John Cage Notes
He thought if he’s not going to have tonality in his music he’ll need something to make an alternative structure, and that was rhythm. The European structure is based on tonality, and wouldn’t admit noises or pitches outside the major and minor scale.
Noises delighted Cage, his interest were with noises and he was also interested in time. He saw time as the proper basis of sound because it included both sound and silence.
John Cage sees himself as a percussion composer whether he writes for percussion instruments or not, his work is based on duration rather than frequency.
‘I still believe what I wrote in 1939 “Percussion music is revolution.”‘ (Kostelanetz. 1987). New music new society. Accepting the fact that noises are sounds and that music is made with sounds, not just musical sounds.
Cage doesn’t hear music when he writes it. He writes to hear something he hasn’t heard. His notation is unusual, he writes in a way which isn’t familiar.
Cage uses the I Ching a lot when he is composing. He studied Zen Buddhism. He wanted the music to have no intention, and starting from an empty mind.
4’33” is a piece with three movements and throughout the whole piece there are no sounds. He wanted the piece to be free from his likes and dislikes, free from the composer’s feelings. Also he wanted people to realise that the sounds of the environment were more interesting than the music they hear in a concert hall. In the premiere during the first movement you could hear the wind stirring outside. During the second you could hear the rain on the roof, and during the third the audience were making all sorts of interesting sounds.
0’00” is the continuation of one’s daily work, whatever it is, done with contact microphones, without an audience in a theatre or concert hall. Simply continuing one’s daily work but now amplified through loudspeakers. The piece is saying everything we do is music, everything he does produces sound. When the sound are quite they become loud through the use of the microphones. Also what he does once may not be repeated again.

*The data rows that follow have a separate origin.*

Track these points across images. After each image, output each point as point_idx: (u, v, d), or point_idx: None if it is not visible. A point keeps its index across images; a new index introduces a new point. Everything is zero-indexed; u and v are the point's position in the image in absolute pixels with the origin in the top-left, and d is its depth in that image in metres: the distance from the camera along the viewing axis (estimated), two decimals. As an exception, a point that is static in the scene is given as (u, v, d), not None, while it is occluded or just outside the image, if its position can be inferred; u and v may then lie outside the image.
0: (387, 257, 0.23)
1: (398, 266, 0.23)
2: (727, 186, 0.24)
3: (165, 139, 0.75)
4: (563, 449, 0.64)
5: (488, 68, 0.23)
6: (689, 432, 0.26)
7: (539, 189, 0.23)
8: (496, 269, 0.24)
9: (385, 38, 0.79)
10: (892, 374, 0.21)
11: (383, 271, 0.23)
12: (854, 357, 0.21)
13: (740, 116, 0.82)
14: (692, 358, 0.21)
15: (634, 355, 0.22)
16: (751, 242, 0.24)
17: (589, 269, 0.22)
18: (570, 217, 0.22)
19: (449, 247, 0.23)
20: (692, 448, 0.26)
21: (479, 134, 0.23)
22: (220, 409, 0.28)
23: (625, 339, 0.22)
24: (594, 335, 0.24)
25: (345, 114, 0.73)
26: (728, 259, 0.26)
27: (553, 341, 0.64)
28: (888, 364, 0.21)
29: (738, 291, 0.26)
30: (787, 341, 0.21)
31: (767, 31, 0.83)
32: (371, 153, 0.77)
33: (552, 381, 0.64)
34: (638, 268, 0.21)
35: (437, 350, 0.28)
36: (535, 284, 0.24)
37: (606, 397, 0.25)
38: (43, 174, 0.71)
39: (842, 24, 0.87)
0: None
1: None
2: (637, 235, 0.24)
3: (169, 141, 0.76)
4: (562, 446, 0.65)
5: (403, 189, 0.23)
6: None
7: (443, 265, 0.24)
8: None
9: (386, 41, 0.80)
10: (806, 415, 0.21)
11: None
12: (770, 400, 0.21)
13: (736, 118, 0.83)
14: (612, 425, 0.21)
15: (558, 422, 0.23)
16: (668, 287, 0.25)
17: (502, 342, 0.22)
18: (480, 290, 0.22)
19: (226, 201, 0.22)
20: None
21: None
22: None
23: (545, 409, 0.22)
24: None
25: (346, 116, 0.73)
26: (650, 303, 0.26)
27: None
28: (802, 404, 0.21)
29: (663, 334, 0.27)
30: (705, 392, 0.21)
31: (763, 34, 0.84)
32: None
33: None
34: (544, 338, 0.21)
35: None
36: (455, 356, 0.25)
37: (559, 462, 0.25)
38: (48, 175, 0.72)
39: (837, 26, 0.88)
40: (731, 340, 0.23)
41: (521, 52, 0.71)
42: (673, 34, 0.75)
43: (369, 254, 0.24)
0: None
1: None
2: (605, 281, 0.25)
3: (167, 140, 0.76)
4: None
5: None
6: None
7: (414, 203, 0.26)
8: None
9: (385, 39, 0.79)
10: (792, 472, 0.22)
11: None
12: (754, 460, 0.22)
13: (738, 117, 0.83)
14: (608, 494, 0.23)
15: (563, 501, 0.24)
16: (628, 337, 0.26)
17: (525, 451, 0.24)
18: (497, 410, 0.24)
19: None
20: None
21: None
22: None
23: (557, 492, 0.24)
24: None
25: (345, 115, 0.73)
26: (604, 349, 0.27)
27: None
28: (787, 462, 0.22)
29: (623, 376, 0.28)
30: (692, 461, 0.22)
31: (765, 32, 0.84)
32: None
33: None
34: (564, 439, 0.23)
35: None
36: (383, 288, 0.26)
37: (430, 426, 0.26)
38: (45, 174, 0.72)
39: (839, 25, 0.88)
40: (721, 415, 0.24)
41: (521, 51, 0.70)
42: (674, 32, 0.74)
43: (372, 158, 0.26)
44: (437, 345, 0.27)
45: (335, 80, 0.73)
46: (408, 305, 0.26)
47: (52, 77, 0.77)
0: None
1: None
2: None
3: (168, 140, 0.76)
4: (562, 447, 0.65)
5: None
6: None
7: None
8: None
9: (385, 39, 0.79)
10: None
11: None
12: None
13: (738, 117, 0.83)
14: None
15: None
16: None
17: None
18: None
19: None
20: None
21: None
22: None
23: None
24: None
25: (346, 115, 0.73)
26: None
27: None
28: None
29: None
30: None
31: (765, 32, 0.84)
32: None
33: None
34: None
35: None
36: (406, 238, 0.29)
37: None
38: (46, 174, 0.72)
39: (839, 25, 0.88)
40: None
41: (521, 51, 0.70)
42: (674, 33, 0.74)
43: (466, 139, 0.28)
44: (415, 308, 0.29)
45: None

‘By means of electronics, it has been made apparent that everything is musical.’ (Kostelanetz. 1987). Musical pleasure can come from making audible the sounds that already exist.
‘Rozart Mix’ is a performance, this performance at Brandeis used six performers, thirteen tape machines and ninety tape loops of different lengths. The performance was to put the loops on the various tape machines and take them off. Because there were so many tape loops it was clear that there were no intentions involved with which tape to play. The number of people and tapes also depended on who was available that evening and how many tapes were available, so also free of intentions.
The idea with ‘Variations VII’ was to go fishing for the sounds, to pick up the sounds which are already in the air. Using ordinary radios, Geiger counters, police radio receiver and telephone lines connected to different parts of the city, these sound were made audible for the audience to enjoy.
There is no such thing as silence. Rauschenberg ‘White Paintings’, 1940s, were four white un-painted canvases. Cage thought they were like looking at silence, the paintings collected dusk, you could see the different texture on the canvas, shadows, they changed with the light. Cage composed a music piece called 4’33”, which is four and a half minutes of silence, the performance is about the sounds of the environment. The Nam June Paik film, is a film with no images, so when it is projected the dust particles on the film is what you see. The nature of the environment is on the film, with the ‘White Paintings’ the environment is falling onto the canvas. With the 4’33’ music piece, the sound of the environment remain where they are. The essential meaning of silence is to give up the intention.